Die Plünderer schafften es endlich, die Wölfe wieder in die ursprüngliche Richtung zu treiben, doch da lauerte Roberta Dark. Ohne dass es zur direkten Begegnung kam, scheuten die Tiere plötzlich und bogen ab, wollten instinktiv zurückkehren, direkt auf die Plünderer zu, doch die liefen ihnen mit wild sich bewegenden Armen entgegen, so dass die Wölfe in eine andere Richtung abbiegen mussten.
Die ersten Plünderer besannen sich wieder ihrer Trommeln und schlugen heftig die Schlegel.
Die Wölfe stoben davon, rechts von ihnen weg.

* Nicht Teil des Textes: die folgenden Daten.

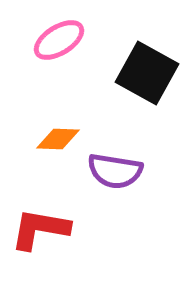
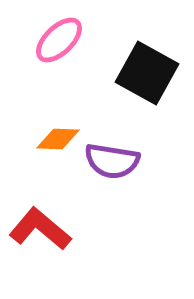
pink ellipse: rotated 12 degrees counterclockwise
purple semicircle: moved 3 px left, 10 px up
red L-shape: rotated 30 degrees clockwise
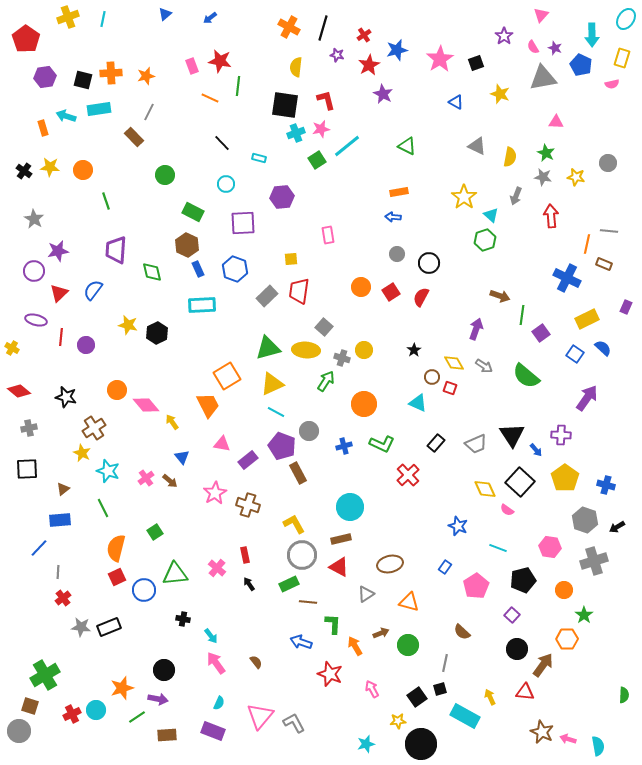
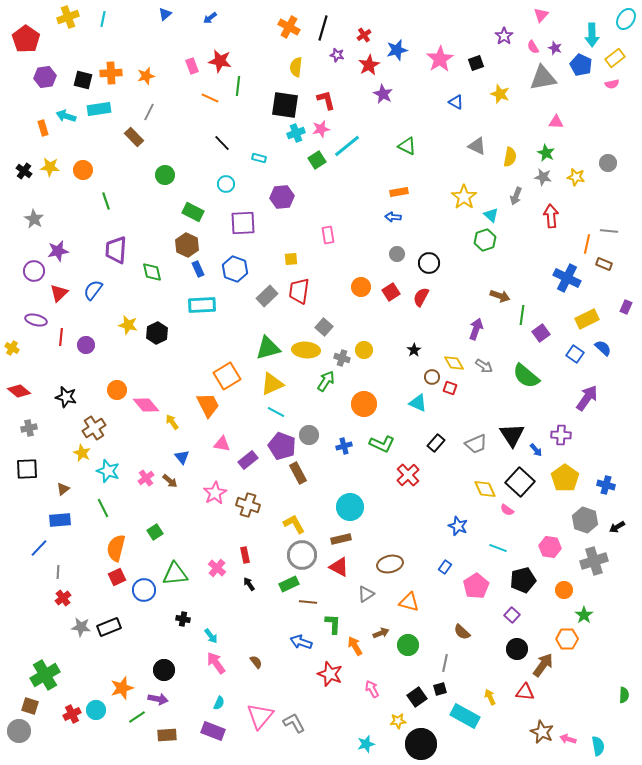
yellow rectangle at (622, 58): moved 7 px left; rotated 36 degrees clockwise
gray circle at (309, 431): moved 4 px down
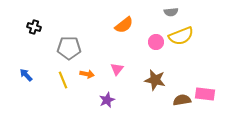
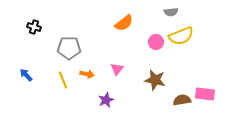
orange semicircle: moved 2 px up
purple star: moved 1 px left
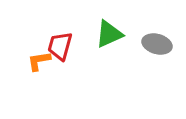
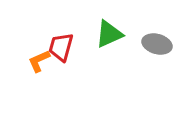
red trapezoid: moved 1 px right, 1 px down
orange L-shape: rotated 15 degrees counterclockwise
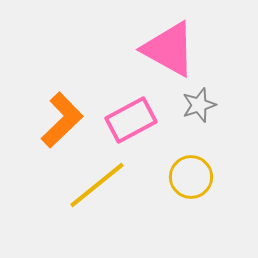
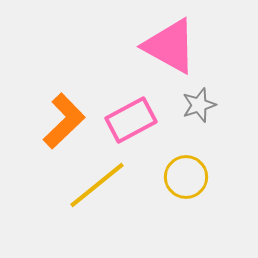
pink triangle: moved 1 px right, 3 px up
orange L-shape: moved 2 px right, 1 px down
yellow circle: moved 5 px left
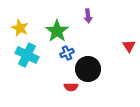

Das war nicht die Richtung, in welche sie die Tiere treiben wollten. Nach einigen weiten Sätzen erlahmten ihre Bewegungen und sie blieben ratlos stehen. Zwei setzten das Trommeln noch fort.
Lotte Frost kam heran. Weniger als vier Yards von Roberta und Shirley entfernt blieb sie stehen. Gott sei Dank kehrte sie ihnen den Rücken zu. Da sich Lotte den Plünderern nicht weiter näherte, mussten diese auf sie zukommen. Von den mehr als zehn Männern, die ursprünglich die Treiber gebildet hatten, kamen lediglich vier auf Lotte zu. Die anderen kümmerten sich um ihre verletzten Kameraden.
»Das geht nicht mit normalen Dingen zu«, rief einer der Treiber und schwang wild seine Trommelstöcke, als wollte er sie in einem Luftkampf dem nächsten Wolf auf den Schädel wirbeln.
»In der Tat, sie verhalten sich seltsam«, gab Lotte zu. Sie sprach ganz sachlich. Nichts in ihrer Stimme verriet die Erregung, die auch sie erfasst haben musste.
»Haben sich die Bauern mit den Wölfen verbündet?«, vermutete ein anderer.
»Quatsch! Aber etwas hält die Wölfe ab, weiter in den Wald vorzudringen. Wir müssen nur herausfinden, worum es sich handelt.«
»Dass die sich so lange verbergen können?«, warf einer der Jäger ein.
»Sie umgehen uns!«, rief ein weiterer. »Zu überhören sind wir ja nicht.«
»Es stimmt – und es stimmt nicht«, gab Lotte zu bedenken. »Das Gebiet ist groß und wir sind viel zu wenige für eine alles abdeckende Suche. Bislang haben wir uns damit begnügt, ihr Lager zu suchen und ihre Wachen zu verfolgen. Wir waren viel zu rücksichtsvoll. Das hört ab dem heutigen Tag auf. Von nun an töten wir jeden, der nicht zu uns gehört, ungefragt, ob Mann oder Frau. Offensichtlich fürchten diese Bauern Lotte Frost noch zu wenig. Das muss sich ändern!«
»Was unternehmen wir mit den Wölfen?«
»Killt sie! Sie erfüllen keinen Zweck mehr für uns. Je weniger Ungeziefer in diesem Waldgebiet haust, umso besser ist es. Es wird Zeit, dass ich meine Kämpfer aus dem Norden herbeihole.«
»Und Strathen?«, erinnerte einer.
»Strathen ist so gut wie tot. Dort leben nur ein paar alte Weiber und alte und verbrauchte Männer. Wenn jemand übermütig ist, kann er dorthin gehen und trainieren!«, meinte Lotte abfällig. »Ich brauche auf jeden Fall einen freien Rücken, wenn es gegen Grand Teton geht!«
*
Das Geheul der näherkommenden Wölfe hatte auch Raymon Saratogas Ohren erreicht.